De wet is krom, ons doel helder!

In het voorjaar van 2022 is RefugeeConnect gestart. Een project met een maatschappelijke betrokkenheid naar de grote groep potentiële werknemers die verblijven in AZC’s in Nederland. Cijfers van het CBS wijzen uit dat er ruim 30.000 vluchtelingen in de werkbare leeftijd zijn, in afwachting van een verblijfsstatus. De combinatie van deze grote groep mensen en de recordhoogte van arbeidskrapte leek de juiste match.

Inmiddels draait RefugeeConnect een aantal maanden en is er veel gebeurd, geschreven en gezegd. Al vrij snel kreeg het project aandacht van de pers en gaf initiatiefnemer Maarten van Panhuis een aantal interviews aan lokale bladen. Hoe verder wij in de materie doken, hoe meer beperkingen er aan de oppervlakte dreven. In het eerste gedeelte van deze blog nemen we jullie graag mee in de laatste ontwikkelingen. In het tweede gedeelte, die volgende week verschijnt, lichten wij toe met welke beperkingen wij als eerste aan het werk zijn gegaan en hoe dat verloopt.

In de korte tijd dat RefugeeConnect operationeel is, zijn er een hoop beperkingen op ons pad gekomen. Niet één van hen kunnen wij zelf wegnemen en het lijkt alsof we nog maar aan een voorstadium staan van de impact die we kunnen creëren. Een opsomming:

Geen studie of werk/leer traject
Voor vluchtelingen die nog geen statushouder zijn is het niet mogelijk om, eenmaal in Nederland, een studie of werk/leertraject te starten. Dit is een enorme beperking voor velen van hen. Niet alleen in ontwikkeling maar ook in psychologische ontwikkeling en deelname aan de samenleving.

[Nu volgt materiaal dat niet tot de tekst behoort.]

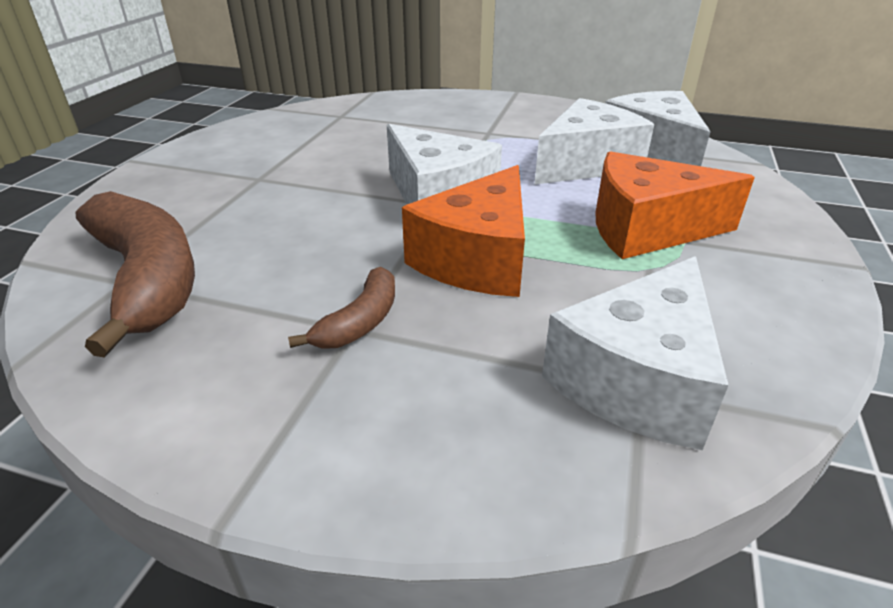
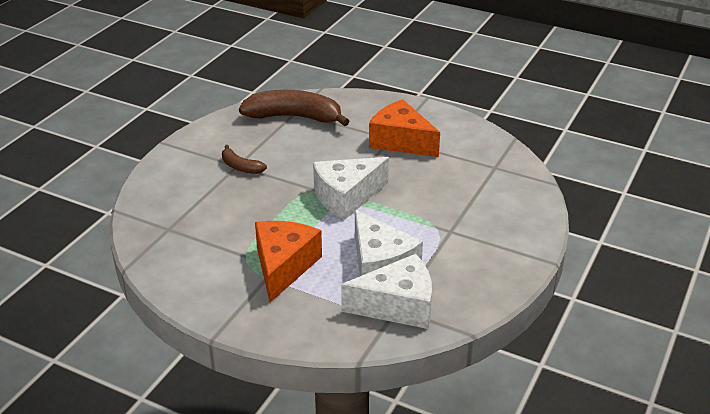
camera: 100 degrees right, 0 degrees up
brown banana [76,191,195,358] -> brown banana turned 150 degrees counterclockwise [239,90,350,126]
orange cheese [402,165,525,297] -> orange cheese moved to [369,99,440,157]
white cheese [542,256,729,450] -> none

Geen verstrekking Nederlands Rijbewijs
Bewoners van het AZC mogen geen Nederlands rijbewijs halen als ze nog geen verblijfsstatus hebben. De wachttijden zijn zo lang, dat je de mensen enorm beperkt in ontwikkeling, inburgering en vrijheid. Het rijbewijs uit land van herkomst mag een beperkte tijd gebruikt worden.

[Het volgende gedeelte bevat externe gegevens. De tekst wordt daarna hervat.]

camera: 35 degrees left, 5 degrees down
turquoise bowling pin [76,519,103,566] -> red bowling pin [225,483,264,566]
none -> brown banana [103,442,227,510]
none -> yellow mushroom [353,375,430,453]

Scheve verhouding afdracht aan COA
Wat ook ter sprake kwam de afgelopen periode was de afdracht die vluchtelingen verplicht moeten doen aan het COA op het moment dat zij een inkomen genereren. Een terechte afdracht, alleen de verhouding is scheef. Iedere inwoner van het AZC krijgt namelijk leefgeld: een vast bedrag voor volwassenen en een bedrag voor kinderen naar rato van leeftijd. Je ziet nu dat wanneer één persoon uit een familie (ongeacht in welke samenstelling) aan het werk gaat, hij/zij voor alle familieleden een bijdrage aan het COA moet betalen. Conclusie is dat werken hierdoor niet aantrekkelijk wordt gemaakt omdat men minder geld overhoudt. De drijfveer om te gaan werken wordt minimaal en een direct gevolg is dat er massaal wordt zwart gewerkt. Een ontwikkeling die wij niet goedkeuren, want dit betekent dat men niet verzekerd is op het moment dat er iets gebeurd.

Kinderopvang
Wanneer vluchtelingen in het AZC verblijven en werk vinden zien wij vaak dat er binnen het AZC opvang geregeld wordt voor de kinderen. Zodra men een verblijfsstatus en woning toegewezen krijgt, krijgen zij te maken met de wachtlijsten voor kinderopvang. Vaak betekent dit dat zij minder moeten gaan werken omdat de kinderen niet alleen thuis kunnen zijn.

Lening gemeente en inburgering
Na 3- of soms wel 4 jaar krijgen vele inwoners van het AZC uitsluitsel over hun verblijfsstatus. Als zij in de situatie terecht komen waarbij een vergunning wordt toegekend, kunnen zij op zoek naar een baan én woning. In vele gemeenten kregen deze nieuwe statushouders een lening voor de inrichting van hun huis. Deze lening kan oplopen tot € 7.500,-. Er zijn op dit moment gemeenten die hebben besloten dat wanneer er sprake is van een arbeidscontract, er geen of beperkte aanspraak gemaakt kan worden op deze lening. Het gevolg is dat veel nieuwe statushouders daarom wachten met het zoeken van een baan tot ze deze lening hebben verkregen.

Nieuwe statushouders zijn daarnaast verplicht om een inburgeringscursus te volgen. Deze duurt vaak 4 tot 5 dagdelen per week, minimaal een jaar lang. In veel gemeenten is er geen flexibiliteit om deze in de avonduren of weekenden te volgen. Met als gevolg dat men het contract moet laten aanpassen naar minder uren en zij zo minder verdienen of het contact zelfs noodgedwongen moeten laten beëindigen.